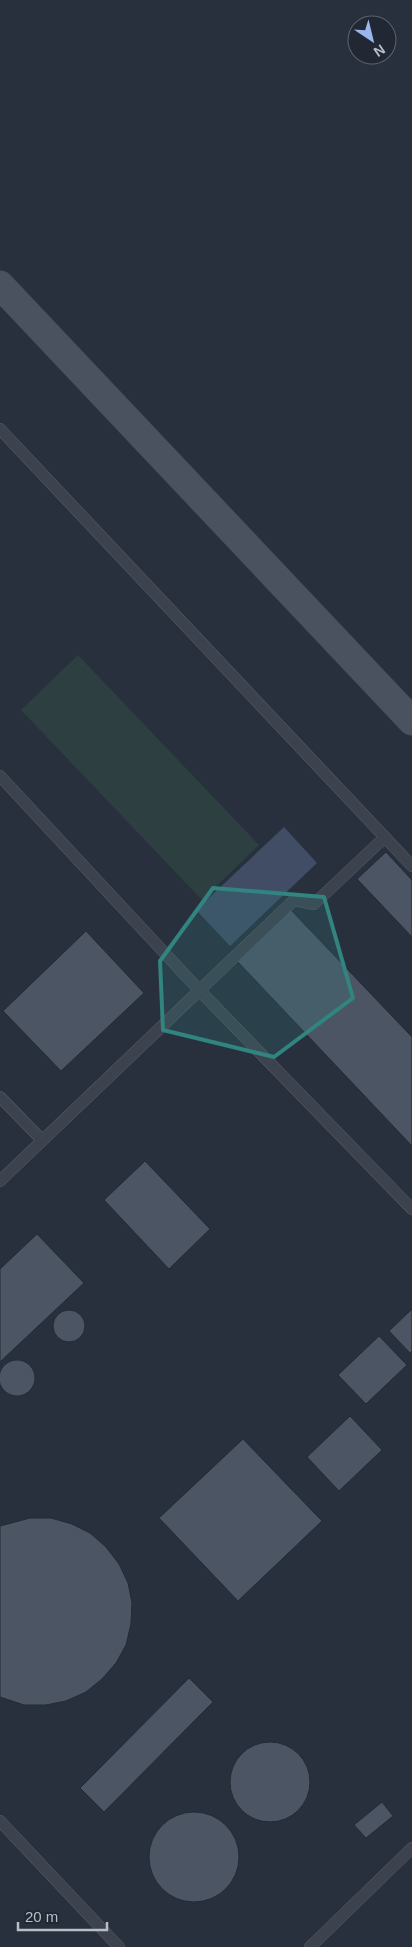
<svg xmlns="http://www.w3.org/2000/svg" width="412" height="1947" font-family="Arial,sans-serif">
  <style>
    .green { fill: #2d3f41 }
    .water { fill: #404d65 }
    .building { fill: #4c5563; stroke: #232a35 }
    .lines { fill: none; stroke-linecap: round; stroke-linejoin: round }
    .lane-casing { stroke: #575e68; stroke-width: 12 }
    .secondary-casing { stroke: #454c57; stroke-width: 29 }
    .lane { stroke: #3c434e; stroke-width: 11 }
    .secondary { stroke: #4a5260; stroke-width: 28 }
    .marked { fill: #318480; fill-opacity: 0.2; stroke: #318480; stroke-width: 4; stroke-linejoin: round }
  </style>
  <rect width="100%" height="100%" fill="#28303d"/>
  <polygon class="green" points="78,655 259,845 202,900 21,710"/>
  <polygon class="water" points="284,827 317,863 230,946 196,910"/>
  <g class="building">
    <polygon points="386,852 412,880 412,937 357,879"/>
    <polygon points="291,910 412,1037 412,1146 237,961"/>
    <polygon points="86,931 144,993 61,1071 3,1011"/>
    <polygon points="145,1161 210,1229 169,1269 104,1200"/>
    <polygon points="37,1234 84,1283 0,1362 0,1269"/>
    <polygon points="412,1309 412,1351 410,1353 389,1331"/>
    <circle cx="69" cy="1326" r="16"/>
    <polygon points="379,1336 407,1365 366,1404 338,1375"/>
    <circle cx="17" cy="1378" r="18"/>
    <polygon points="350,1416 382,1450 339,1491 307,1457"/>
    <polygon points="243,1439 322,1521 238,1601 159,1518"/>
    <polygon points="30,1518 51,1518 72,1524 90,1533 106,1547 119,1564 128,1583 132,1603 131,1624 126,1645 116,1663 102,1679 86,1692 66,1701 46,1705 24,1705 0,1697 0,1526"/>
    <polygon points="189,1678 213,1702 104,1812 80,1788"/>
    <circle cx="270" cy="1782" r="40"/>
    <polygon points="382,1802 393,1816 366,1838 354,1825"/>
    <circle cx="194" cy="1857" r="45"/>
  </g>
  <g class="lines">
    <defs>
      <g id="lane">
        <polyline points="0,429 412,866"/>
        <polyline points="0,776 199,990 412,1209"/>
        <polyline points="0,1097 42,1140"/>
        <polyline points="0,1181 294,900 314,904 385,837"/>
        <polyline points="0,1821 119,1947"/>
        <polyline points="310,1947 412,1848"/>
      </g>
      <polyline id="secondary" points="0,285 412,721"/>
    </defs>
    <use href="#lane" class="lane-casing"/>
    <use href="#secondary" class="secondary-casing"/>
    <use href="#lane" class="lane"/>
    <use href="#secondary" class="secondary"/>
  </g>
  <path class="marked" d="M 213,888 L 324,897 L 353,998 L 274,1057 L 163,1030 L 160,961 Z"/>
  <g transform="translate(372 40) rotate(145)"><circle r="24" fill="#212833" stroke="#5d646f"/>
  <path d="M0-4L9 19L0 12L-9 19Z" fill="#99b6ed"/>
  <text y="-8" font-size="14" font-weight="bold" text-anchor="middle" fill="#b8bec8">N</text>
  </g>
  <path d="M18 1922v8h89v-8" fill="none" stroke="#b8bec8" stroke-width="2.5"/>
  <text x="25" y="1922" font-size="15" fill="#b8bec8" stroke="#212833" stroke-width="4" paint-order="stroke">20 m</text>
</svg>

+ + + + +

## Task prompt
Return every line of the listing that has the word "text" in it.

## Result for this exercise
  <text y="-8" font-size="14" font-weight="bold" text-anchor="middle" fill="#b8bec8">N</text>
  <text x="25" y="1922" font-size="15" fill="#b8bec8" stroke="#212833" stroke-width="4" paint-order="stroke">20 m</text>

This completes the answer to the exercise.